TRUE HOSPITALITY
No matter what happens—should there be illness and even death in the family—a hospitable person will not allow the stranger within her gates to feel that she is in the way, or her presence an inconvenience. There is no greater cruelty than that of allowing a guest in the home to feel that matters would run more smoothly were she absent. Only better breeding on the part of the visitor than is possessed by her hostess will prevent her leaving the house and returning to her home. Should sudden illness in the family occur, the considerate person will leave. But this must be permitted only under protest. To invite a friend to one’s house, and then seem to find her presence unwelcome is only a degree less cruel than confining a bird in a cage, where he can not forage for himself, and slowly starving him. If one has not the hospitable instinct developed strongly enough to feel the right sentiment, let him feign it, or refuse to attempt to entertain friends. The person under one’s roof should be, for the time, sacred, and the host who does not feel this is altogether lacking in the finer instincts that accompany good breeding.
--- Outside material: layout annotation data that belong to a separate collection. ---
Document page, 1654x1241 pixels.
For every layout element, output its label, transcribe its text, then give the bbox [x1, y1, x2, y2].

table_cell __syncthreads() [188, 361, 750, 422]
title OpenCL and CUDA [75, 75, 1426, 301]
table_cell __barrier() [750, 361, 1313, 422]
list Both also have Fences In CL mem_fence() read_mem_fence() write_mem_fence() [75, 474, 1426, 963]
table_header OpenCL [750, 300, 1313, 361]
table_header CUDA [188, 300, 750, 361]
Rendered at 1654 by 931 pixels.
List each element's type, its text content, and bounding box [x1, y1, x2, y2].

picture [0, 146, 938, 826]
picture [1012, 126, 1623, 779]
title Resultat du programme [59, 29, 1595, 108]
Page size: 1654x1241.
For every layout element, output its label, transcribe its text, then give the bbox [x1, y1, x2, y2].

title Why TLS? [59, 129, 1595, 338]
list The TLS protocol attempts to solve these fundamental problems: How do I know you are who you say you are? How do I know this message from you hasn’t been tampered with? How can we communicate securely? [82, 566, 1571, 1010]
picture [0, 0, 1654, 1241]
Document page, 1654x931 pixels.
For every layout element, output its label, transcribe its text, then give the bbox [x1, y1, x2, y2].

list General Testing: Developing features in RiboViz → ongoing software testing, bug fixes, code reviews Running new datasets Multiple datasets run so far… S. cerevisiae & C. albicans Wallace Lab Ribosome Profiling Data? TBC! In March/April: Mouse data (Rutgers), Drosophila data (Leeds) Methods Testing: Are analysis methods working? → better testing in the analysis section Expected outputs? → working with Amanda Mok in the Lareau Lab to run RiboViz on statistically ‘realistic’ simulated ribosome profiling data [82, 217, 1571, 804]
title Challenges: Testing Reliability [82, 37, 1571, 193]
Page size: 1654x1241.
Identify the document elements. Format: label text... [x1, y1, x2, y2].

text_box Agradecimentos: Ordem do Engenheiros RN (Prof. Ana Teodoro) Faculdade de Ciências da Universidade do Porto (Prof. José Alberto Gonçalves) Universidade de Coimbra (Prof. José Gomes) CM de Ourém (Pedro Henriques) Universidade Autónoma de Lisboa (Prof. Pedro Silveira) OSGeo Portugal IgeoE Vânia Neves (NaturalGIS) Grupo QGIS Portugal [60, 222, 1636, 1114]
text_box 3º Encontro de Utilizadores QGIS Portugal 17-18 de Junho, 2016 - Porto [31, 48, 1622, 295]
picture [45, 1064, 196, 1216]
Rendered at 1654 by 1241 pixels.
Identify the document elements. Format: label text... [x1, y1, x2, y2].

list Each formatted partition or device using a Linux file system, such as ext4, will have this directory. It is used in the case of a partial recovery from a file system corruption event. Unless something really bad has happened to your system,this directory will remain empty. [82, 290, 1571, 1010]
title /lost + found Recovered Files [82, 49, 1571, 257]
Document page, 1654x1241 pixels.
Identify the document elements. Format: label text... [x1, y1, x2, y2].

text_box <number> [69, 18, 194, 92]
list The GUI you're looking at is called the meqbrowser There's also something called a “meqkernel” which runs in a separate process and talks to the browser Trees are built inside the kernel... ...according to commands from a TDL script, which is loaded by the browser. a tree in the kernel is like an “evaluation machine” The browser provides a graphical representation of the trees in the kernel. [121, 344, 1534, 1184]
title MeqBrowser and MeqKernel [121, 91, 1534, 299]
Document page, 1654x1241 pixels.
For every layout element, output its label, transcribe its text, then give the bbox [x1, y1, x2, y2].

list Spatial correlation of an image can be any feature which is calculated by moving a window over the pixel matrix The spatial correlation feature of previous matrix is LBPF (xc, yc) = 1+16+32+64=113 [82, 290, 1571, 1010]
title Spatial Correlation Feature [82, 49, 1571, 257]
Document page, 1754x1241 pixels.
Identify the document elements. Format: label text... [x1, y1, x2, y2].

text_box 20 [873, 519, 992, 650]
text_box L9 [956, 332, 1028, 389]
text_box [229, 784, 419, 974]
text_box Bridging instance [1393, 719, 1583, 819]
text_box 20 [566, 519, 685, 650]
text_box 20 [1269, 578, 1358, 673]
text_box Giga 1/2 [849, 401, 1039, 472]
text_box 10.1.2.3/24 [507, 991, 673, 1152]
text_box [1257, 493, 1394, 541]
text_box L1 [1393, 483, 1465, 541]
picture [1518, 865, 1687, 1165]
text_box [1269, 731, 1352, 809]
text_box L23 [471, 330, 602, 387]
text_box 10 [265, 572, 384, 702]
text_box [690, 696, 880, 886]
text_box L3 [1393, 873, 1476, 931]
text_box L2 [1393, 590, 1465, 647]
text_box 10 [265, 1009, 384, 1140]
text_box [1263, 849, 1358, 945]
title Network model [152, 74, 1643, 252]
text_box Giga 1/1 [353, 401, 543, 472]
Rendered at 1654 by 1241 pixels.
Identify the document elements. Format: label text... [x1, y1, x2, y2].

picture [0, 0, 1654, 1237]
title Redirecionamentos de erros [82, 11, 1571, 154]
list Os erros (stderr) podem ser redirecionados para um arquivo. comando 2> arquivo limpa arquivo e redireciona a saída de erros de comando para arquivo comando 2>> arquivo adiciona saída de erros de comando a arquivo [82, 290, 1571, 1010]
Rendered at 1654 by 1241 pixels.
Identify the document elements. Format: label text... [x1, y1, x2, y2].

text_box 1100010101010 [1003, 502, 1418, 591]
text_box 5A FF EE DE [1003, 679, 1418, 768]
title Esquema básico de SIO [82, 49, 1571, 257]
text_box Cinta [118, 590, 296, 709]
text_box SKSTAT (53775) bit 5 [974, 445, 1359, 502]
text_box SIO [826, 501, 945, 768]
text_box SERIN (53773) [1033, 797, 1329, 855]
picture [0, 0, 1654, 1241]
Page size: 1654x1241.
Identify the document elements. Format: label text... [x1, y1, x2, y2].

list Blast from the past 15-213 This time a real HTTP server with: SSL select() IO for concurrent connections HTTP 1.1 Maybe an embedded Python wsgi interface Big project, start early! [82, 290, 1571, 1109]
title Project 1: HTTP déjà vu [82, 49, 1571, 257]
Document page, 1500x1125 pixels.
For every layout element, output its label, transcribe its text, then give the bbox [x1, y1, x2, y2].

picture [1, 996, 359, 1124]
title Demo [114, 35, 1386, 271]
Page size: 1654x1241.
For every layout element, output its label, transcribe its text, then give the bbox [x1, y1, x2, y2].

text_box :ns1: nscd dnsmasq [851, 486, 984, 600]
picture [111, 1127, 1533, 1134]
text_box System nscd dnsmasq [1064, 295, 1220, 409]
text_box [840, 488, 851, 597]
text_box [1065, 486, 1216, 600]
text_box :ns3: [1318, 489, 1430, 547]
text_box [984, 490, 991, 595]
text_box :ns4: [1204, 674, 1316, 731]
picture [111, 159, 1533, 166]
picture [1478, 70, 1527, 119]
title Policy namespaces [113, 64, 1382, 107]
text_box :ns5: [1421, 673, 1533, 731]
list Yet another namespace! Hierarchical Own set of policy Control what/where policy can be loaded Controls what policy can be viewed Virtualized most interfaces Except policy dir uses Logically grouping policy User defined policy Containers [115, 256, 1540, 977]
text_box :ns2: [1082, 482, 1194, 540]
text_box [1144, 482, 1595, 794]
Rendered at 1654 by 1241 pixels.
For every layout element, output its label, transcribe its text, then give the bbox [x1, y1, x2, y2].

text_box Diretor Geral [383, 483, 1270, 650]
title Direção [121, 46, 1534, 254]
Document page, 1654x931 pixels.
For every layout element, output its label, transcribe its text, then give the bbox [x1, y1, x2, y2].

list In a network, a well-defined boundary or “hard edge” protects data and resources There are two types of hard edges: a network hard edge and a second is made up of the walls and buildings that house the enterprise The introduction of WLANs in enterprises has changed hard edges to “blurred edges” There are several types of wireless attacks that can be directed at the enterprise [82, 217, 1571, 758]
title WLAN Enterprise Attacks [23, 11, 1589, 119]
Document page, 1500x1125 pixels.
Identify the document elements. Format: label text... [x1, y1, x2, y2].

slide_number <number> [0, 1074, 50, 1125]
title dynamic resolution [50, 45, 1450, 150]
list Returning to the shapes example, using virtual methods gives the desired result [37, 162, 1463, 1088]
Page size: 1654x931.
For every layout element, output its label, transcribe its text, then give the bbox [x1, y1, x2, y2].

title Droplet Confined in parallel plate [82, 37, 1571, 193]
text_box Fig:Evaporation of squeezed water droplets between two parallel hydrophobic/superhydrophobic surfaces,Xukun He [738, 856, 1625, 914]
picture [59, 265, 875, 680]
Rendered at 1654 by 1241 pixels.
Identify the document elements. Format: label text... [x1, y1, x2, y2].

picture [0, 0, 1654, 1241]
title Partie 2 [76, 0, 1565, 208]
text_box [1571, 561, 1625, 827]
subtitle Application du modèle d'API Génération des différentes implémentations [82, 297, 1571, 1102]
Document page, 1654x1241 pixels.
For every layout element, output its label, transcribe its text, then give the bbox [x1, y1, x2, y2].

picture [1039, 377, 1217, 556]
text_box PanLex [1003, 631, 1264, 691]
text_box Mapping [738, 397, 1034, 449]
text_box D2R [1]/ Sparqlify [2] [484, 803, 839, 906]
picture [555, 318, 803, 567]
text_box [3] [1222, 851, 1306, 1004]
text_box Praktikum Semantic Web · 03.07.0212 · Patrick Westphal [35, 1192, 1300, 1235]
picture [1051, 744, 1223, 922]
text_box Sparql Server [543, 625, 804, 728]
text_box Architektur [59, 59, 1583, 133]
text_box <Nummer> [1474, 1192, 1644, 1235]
We know one home in which hospitality is dispensed in a way no guest ever forgets. From the time the visitor enters the doors of this House Beautiful she is, as it were, enwrapped in an atmosphere of loving consideration impossible to describe. One guest, visiting there with her children, was horrified at their being taken suddenly ill with grippe,—so ill that to travel with them just then was dangerous. She was hundreds of miles away from home with the possibility of the children’s being confined to the house for some days to come. The physician summoned confirmed her fears. The distressed mother knew only too well what an inconvenience illness is,—especially in a friend’s house instead of in one’s own home.
AN IDEAL HOSTESS
All the members of the household united in making the disconcerted woman feel that this home was the one and only place in which the little ones should have been seized with the prevailing epidemic; that it was a pleasure to have them there under any circumstances; that to wait on them and their mother was a privilege. The sweet-voiced, sweet-faced hostess, herself an invalid at this time, drew the anxious visitor down on the bed beside her and kissed her as she said:
“Dear child! try to believe that you and yours are as welcome here as in your own dear mother’s home.”
Surely of such is the Kingdom of Heaven!